### Exercise details
Reproduce the following entries exactly, leaving nothing out.

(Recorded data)
----------------

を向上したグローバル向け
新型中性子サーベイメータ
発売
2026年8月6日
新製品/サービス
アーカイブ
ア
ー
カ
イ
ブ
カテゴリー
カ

----------------

### Task solution
を向上したグローバル向け
新型中性子サーベイメータ
発売
2026年8月6日
新製品/サービス
アーカイブ
ア
ー
カ
イ
ブ
カテゴリー
カ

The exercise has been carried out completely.